Oh, and there are cute little animated shorts available on YouTube. And one of the voices is Mark Hamill.
(Because I do watch the ads sometimes, I also have a new pet peeve: ads that have absolutely nothing to do with the gameplay. There's this trend of showing this ... like, there will be a scene with several things wrong (cat clawing up couch, fish tank leaking, dirt on floor, curtains on fire) and tools that make things better (vacuum, tape) or worse (gasoline, sledgehammer) ... and it's not interactive at all, you just watch the hand in the ad make various choices, and it has *nothing st all* connecting it to the gameplay for that game. One of the games that has ads like this, Homescapes, is one I used to play, and it's mostly bejeweled-style match-3. I stopped playing it because a) something about the main character drives me crazy and I want to punch his face, b) they had weird frustrating limitations, c) it talked about designing your own unique garden but there were always only three choices and they all sucked, and d) I forget what else but I filed it in my brain as "never touch again". The use of this advertising strategy just cements that in my mind. The best ads are ones that show how the game is played -- merge dragons does this, empires and puzzles does this, a few others -- but somehow they'd rather go with stupid annoying unrelated shit.)
no subject
Date: 2019-05-24 07:06 pm (UTC)I too find the ads in these games incomprehensible. Why on earth do they think someone who plays spider solitaire would be interested in a game where someone blows up their kitchen with stupidity?

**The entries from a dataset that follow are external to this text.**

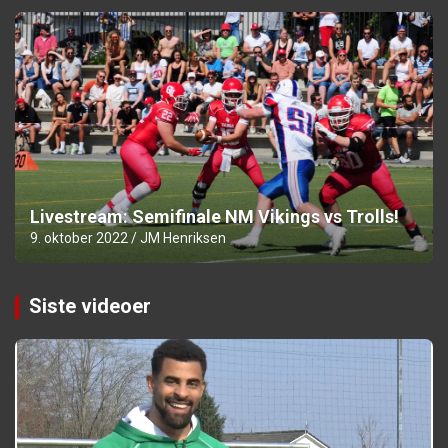
Livestream: Semifinale NM Vikings vs Trolls!
9. oktober 2022
JM Henriksen
Siste videoer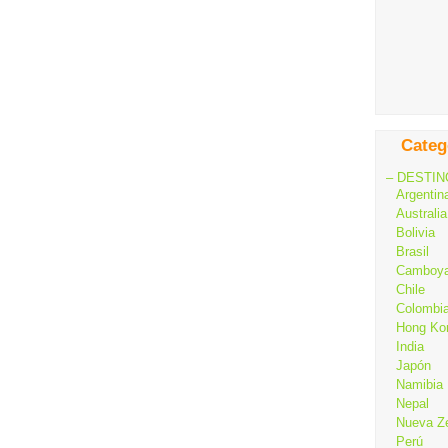
Categ
– DESTIN
Argentin
Australia
Bolivia
Brasil
Camboy
Chile
Colombi
Hong Ko
India
Japón
Namibia
Nepal
Nueva Z
Perú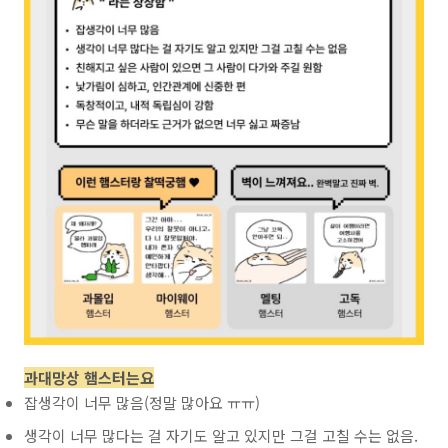
과대망상 햄스터는요
잡생각이 너무 많음(정말 많아요 ㅠㅠ)
생각이 너무 많다는 걸 자기도 알고 있지만 그걸 고칠 수는 없음.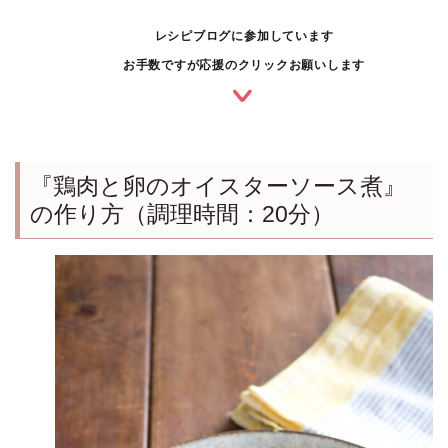
レシピブログに参加しています
お手数ですが応援のクリックお願いします
『鶏肉と卵のオイスターソース煮』
の作り方（調理時間：20分）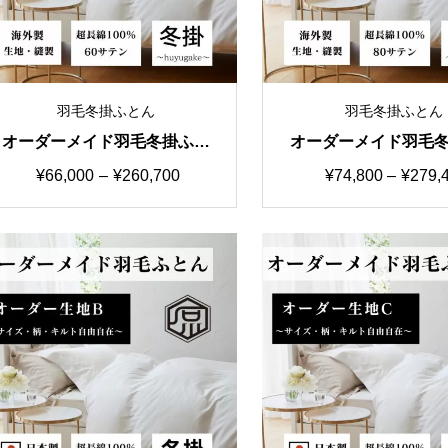
羽毛冬掛ふとん
羽毛冬掛ふとん
オーダーメイド羽毛冬掛ふと
オーダーメイド羽毛
ん 特価②生地60サテン シ
ん 特価③生地80サ
価
価
¥
66,000
–
¥
260,700
¥
74,800
–
¥
279,
ングルからキングまで
ングルからキング
格
格
帯:
帯:
¥66,000
¥74,80
–
–
¥260,700
¥279,4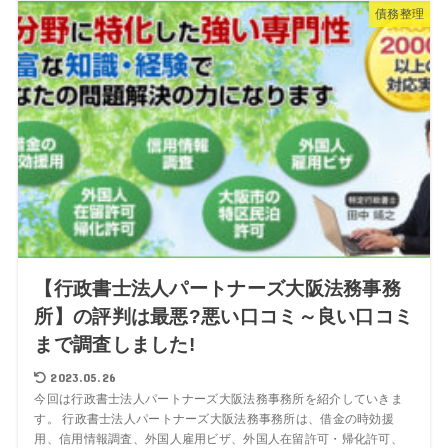
債務整理
【行政書士法人パートナーズ大阪法務事務
所】の評判は最悪?悪い口コミ～良い口コミ
まで調査しました!
2023.05.26
今回は行政書士法人パートナーズ大阪法務事務所を紹介していきま
す。 行政書士法人パートナーズ大阪法務事務所は、借金の時効援
用、信用情報調査、外国人雇用ビザ、外国人在留許可・帰化許可、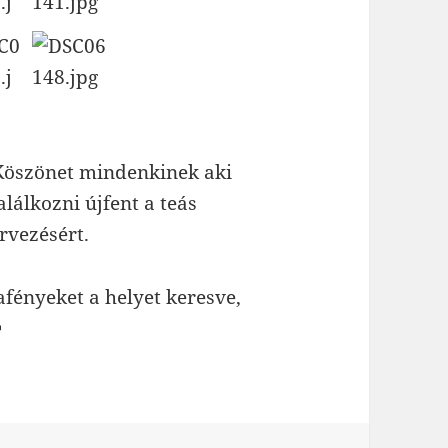
. Köszönet mindenkinek aki
alálkozni újfent a teás
rvezésért.
fényeket a helyet keresve,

also, we are in Davis full time now. we might figure out a thing maybe to meet? we're near slide hill park.
no subject
Date: 2019-05-24 08:51 pm (UTC)no subject
Date: 2019-05-31 02:13 pm (UTC)And yyyyy the ads for Homescapes et al drive me BANANAS, because while I really don't like limited-move match 3s, I would LOVE a game like what's depicted in the ads, so the bait-and-switch feels epically mean.